2. Une autre fonction probable des caroténoïdes, et notamment des xanthophylles, est leur implication dans l'absorption de la lumière aux longueurs d'onde actives pour la photosynthèse. Il est incontestable que certains caroténoïdes, comme la fucoxanthine (ou fucoxanthol), présente dans les algues brunes (par exemple, le fucus), participent activement à la photosynthèse. Cette preuve a été obtenue en comparant le spectre d'absorption de la fucoxanthine au spectre fonctionnel, ou spectre d'activité photosynthétique. Ce dernier est un graphique illustrant l'efficacité de la photosynthèse en fonction des longueurs d'onde de la lumière qui déclenchent ce processus. On a constaté que chez les plantes vertes et les plantes supérieures, la lumière absorbée par certains caroténoïdes est également utilisée pour la photosynthèse. Dans ce cas, les maxima du spectre fonctionnel se situent dans les gammes du rouge et du bleu, où la chlorophylle absorbe le plus fortement.

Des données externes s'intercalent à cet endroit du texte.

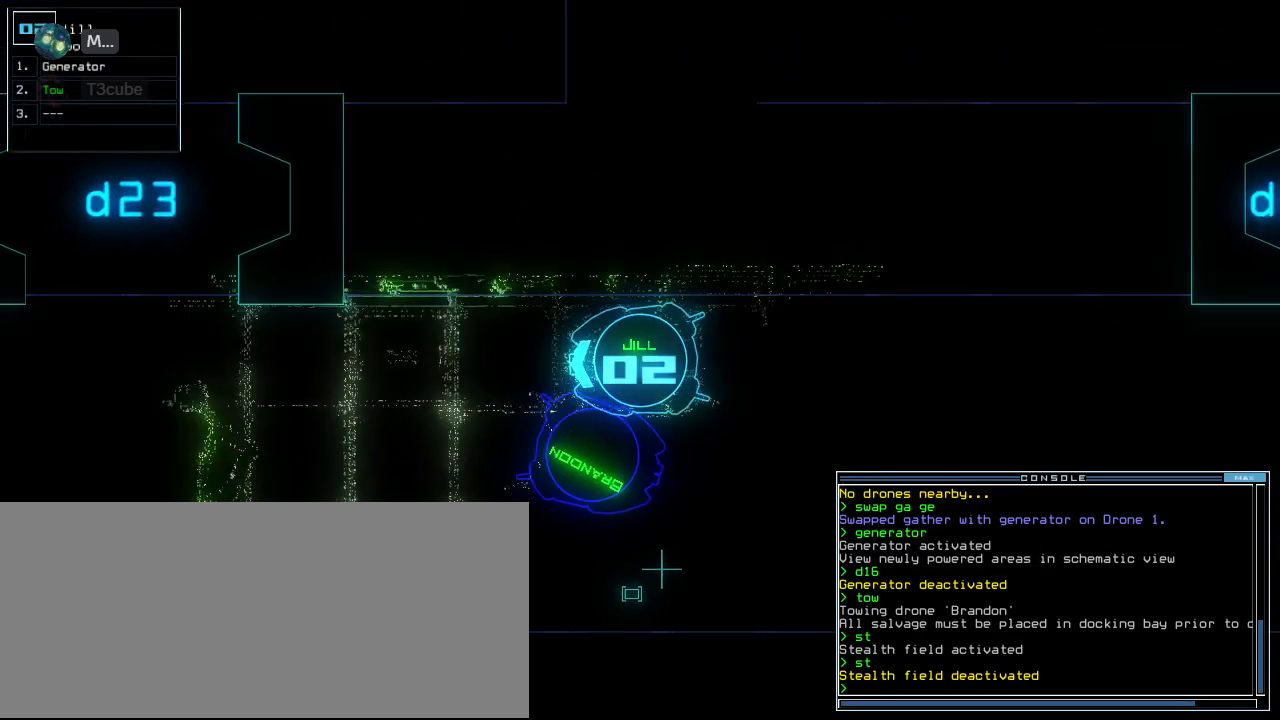
{"keys": ["left", "up"], "events": [[360, "right", "down"], [400, "right", "up"], [500, "left", "down"]]}
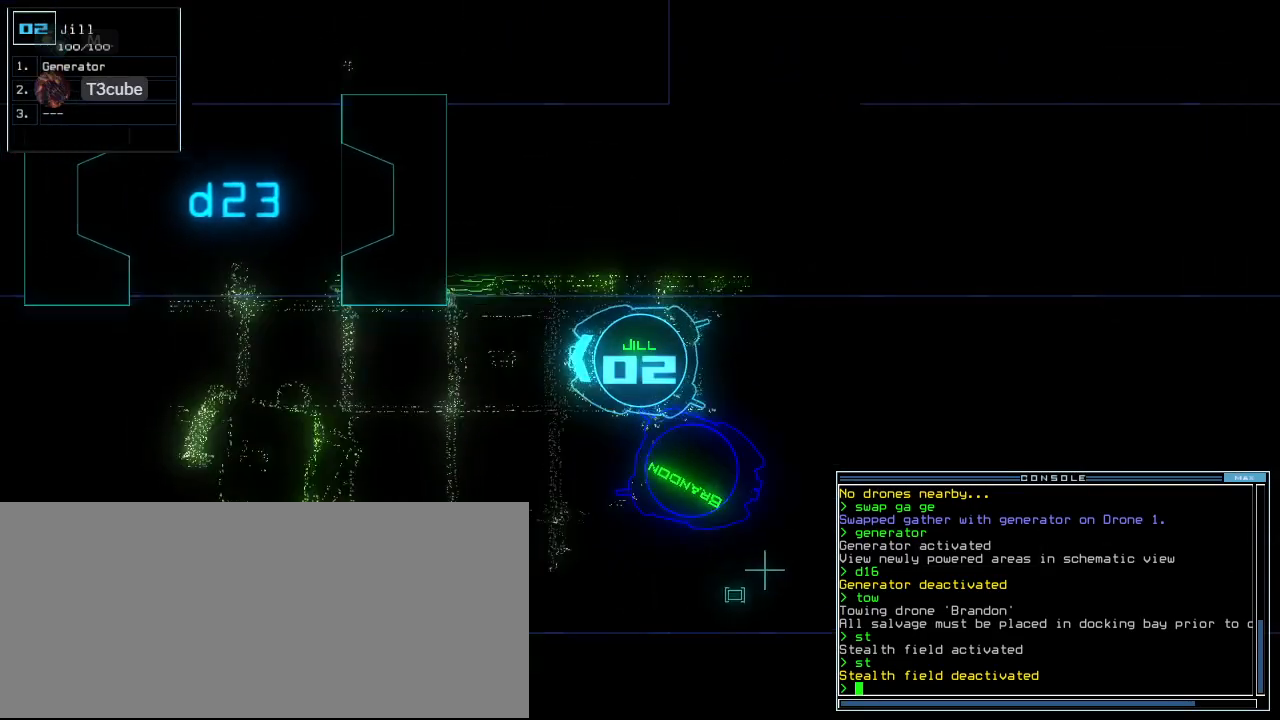
{"keys": ["up"], "events": [[160, "left", "up"]]}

Cependant, la photosynthèse a également lieu en utilisant la lumière bleu-vert, probablement parce que certains caroténoïdes sont actifs dans cette gamme. L'argument le plus convaincant en faveur de la participation des caroténoïdes à la photosynthèse réside dans leur capacité à transférer directement l'énergie d'excitation à la chlorophylle a. Lorsqu'une plante est irradiée par une lumière dont les longueurs d'onde sont absorbées presque exclusivement par les caroténoïdes, on observe une fluorescence rouge de la chlorophylle a. L'hypothèse est que l'énergie d'excitation, parfois libérée sous forme de fluorescence, est généralement utilisée comme force motrice de la photosynthèse.


6. Phycobilines.

Le dernier groupe de pigments photosynthétiques est celui des phycobilines, présentes chez les cyanobactéries
et les algues rouges. Ces pigments se divisent en deux groupes : les phycoérythrines rouges et les phycocyanines bleues. Comme la chlorophylle, elles sont composées de quatre cycles pyrrole. Cependant, les phycobilines possèdent un système cyclique pyrrole ouvert et ne contiennent ni magnésium ni groupement phytol. Dans les cellules vivantes, elles sont associées à des protéines et sont solubles dans l’eau. Ces deux types de pigments absorbent la lumière et l’utilisent pour la photosynthèse. Chez les algues rouges, l’efficacité photosynthétique est maximale dans le spectre de la lumière verte, car c’est dans ce spectre que la phycoérythrine, contrairement à la chlorophylle, absorbe la lumière le plus intensément. À l’instar des caroténoïdes, les phycobilines transfèrent l’énergie d’excitation à la chlorophylle a et peuvent induire sa fluorescence. Ce mode de transfert d’énergie indique que les phycobilines participent activement à la photosynthèse en capturant les photons, dont l’énergie est généralement utilisée par la chlorophylle a comme force motrice de la photosynthèse. Les pigments tels que les caroténoïdes et les phycobilines, qui transfèrent de l'énergie à un accepteur approprié, par exemple la chlorophylle a, sont appelés pigments accessoires. Ce groupe comprend également les chlorophylles b, c et d, car elles absorbent l'énergie lumineuse, qui peut ensuite être transférée à la chlorophylle a.

Littérature:

-Franck B. Salibury, Cleon Ross « Physiologie végétale » PWRiL 1975.

-Otis F. Daniel G. Curtis Clark « Introduction à la physiologie végétale » PWRiL 1958.

-Zurzycki J. Michniewicz M. "Physiologie végétale" PWRiL 1979.

-Richter G. « Processus métaboliques chez les plantes » PWN 1975.